-- RECORDS PROVIDED follows --

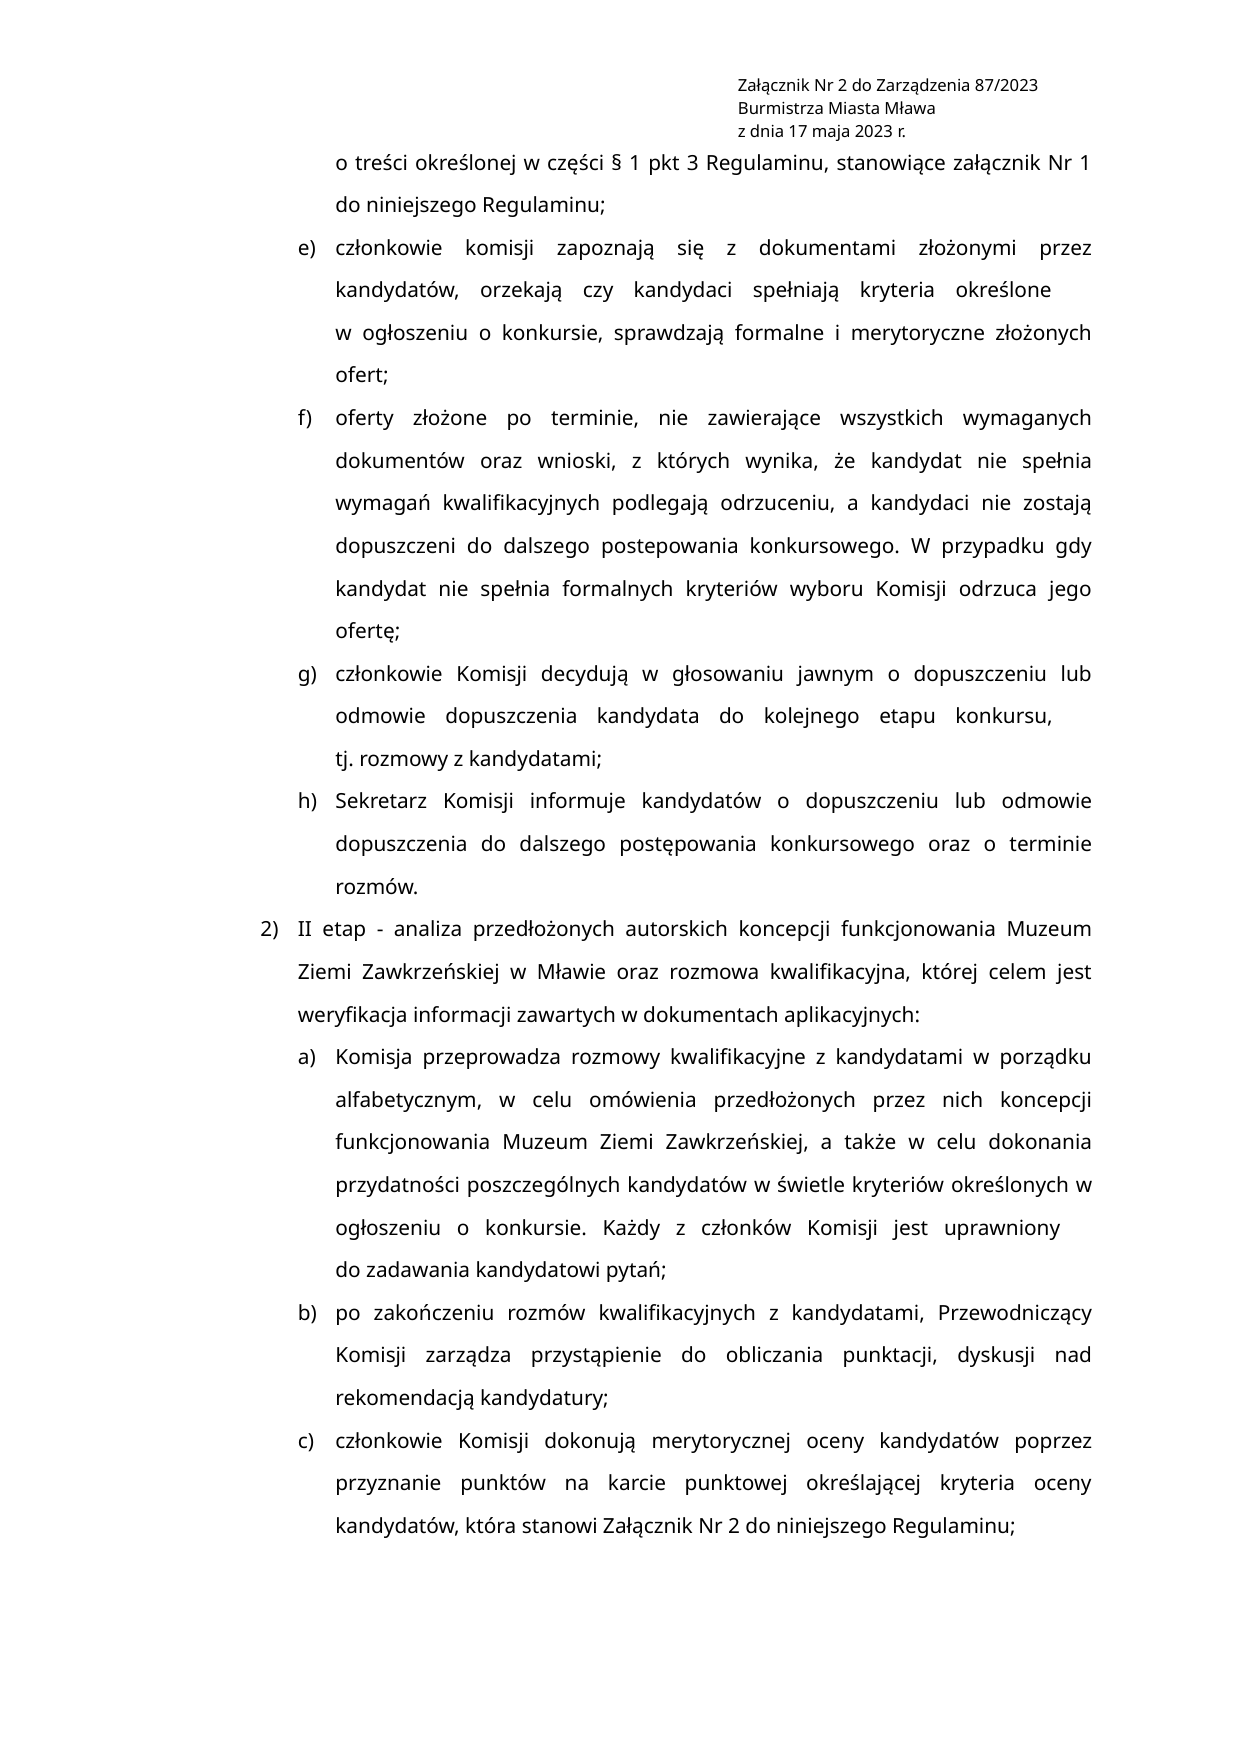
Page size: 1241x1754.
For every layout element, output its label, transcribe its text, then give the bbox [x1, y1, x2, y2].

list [298, 148, 1093, 219]
list Sekretarz Komisji informuje kandydatów o dopuszczeniu lub odmowie dopuszczenia do dalszego postępowania konkursowego oraz o terminie rozmów. [298, 787, 1093, 900]
list oferty złożone po terminie, nie zawierające wszystkich wymaganych dokumentów oraz wnioski, z których wynika, że kandydat nie spełnia wymagań kwalifikacyjnych podlegają odrzuceniu, a kandydaci nie zostają dopuszczeni do dalszego postepowania konkursowego. W przypadku gdy kandydat nie spełnia formalnych kryteriów wyboru Komisji odrzuca jego ofertę; [298, 403, 1093, 645]
list członkowie Komisji dokonują merytorycznej oceny kandydatów poprzez przyznanie punktów na karcie punktowej określającej kryteria oceny kandydatów, która stanowi Załącznik Nr 2 do niniejszego Regulaminu; [298, 1426, 1093, 1539]
list członkowie komisji zapoznają się z dokumentami złożonymi przez kandydatów, orzekają czy kandydaci spełniają kryteria określone w ogłoszeniu o konkursie, sprawdzają formalne i merytoryczne złożonych ofert; [298, 233, 1093, 389]
list członkowie Komisji decydują w głosowaniu jawnym o dopuszczeniu lub odmowie dopuszczenia kandydata do kolejnego etapu konkursu, tj. rozmowy z kandydatami; [298, 659, 1093, 772]
list Komisja przeprowadza rozmowy kwalifikacyjne z kandydatami w porządku alfabetycznym, w celu omówienia przedłożonych przez nich koncepcji funkcjonowania Muzeum Ziemi Zawkrzeńskiej, a także w celu dokonania przydatności poszczególnych kandydatów w świetle kryteriów określonych w ogłoszeniu o konkursie. Każdy z członków Komisji jest uprawniony do zadawania kandydatowi pytań; [298, 1042, 1093, 1284]
list II etap - analiza przedłożonych autorskich koncepcji funkcjonowania Muzeum Ziemi Zawkrzeńskiej w Mławie oraz rozmowa kwalifikacyjna, której celem jest weryfikacja informacji zawartych w dokumentach aplikacyjnych: [260, 914, 1093, 1028]
list po zakończeniu rozmów kwalifikacyjnych z kandydatami, Przewodniczący Komisji zarządza przystąpienie do obliczania punktacji, dyskusji nad rekomendacją kandydatury; [298, 1298, 1093, 1412]
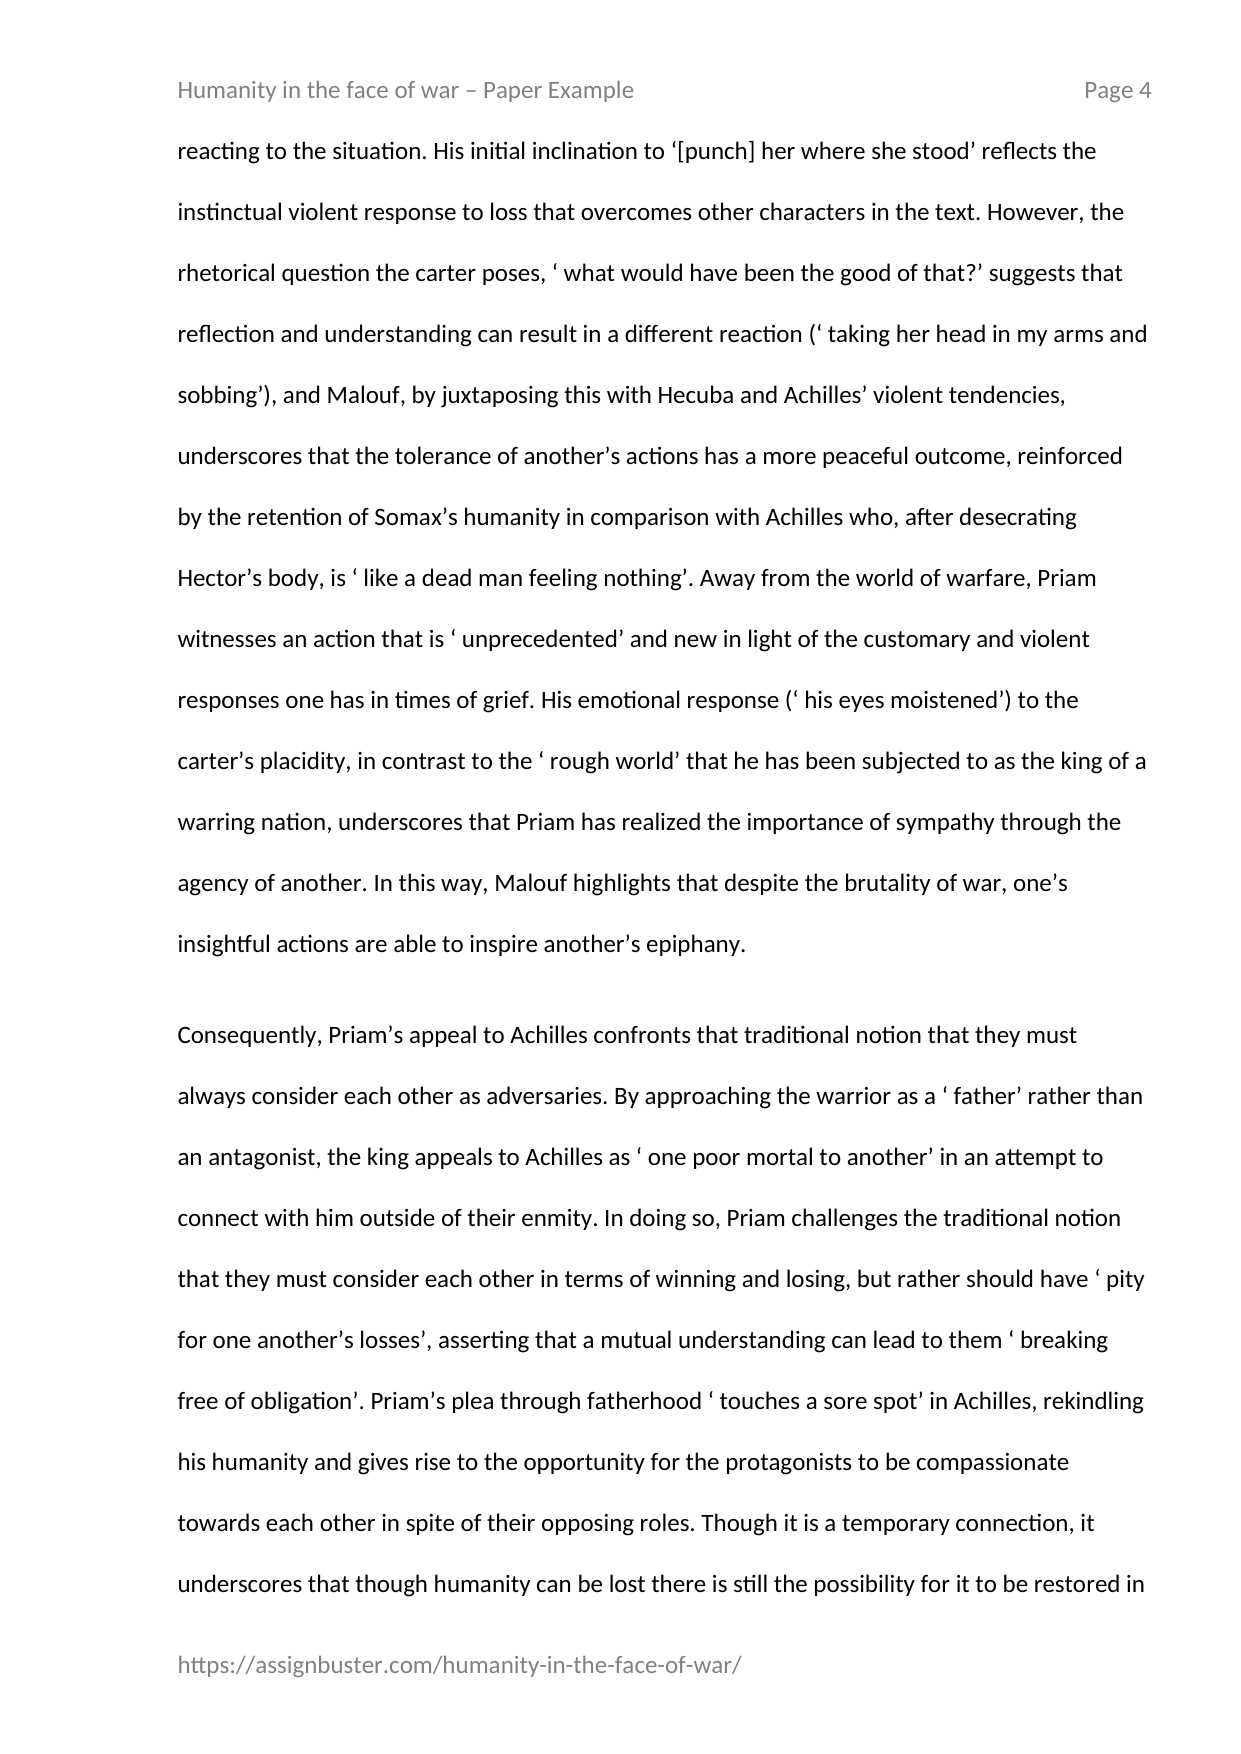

-- RECORDS PROVIDED concluded --

*TASK TO CARRY OUT*
Starting with the first line of the data above, write out each line exactly up to and including the line that holds "For every layout". Pictures stay out.

*ANSWER TO THIS TASK*
Page size: 1241x1754.
For every layout element, output its label, transcribe its text, then give the bbox [x1, y1, x2, y2].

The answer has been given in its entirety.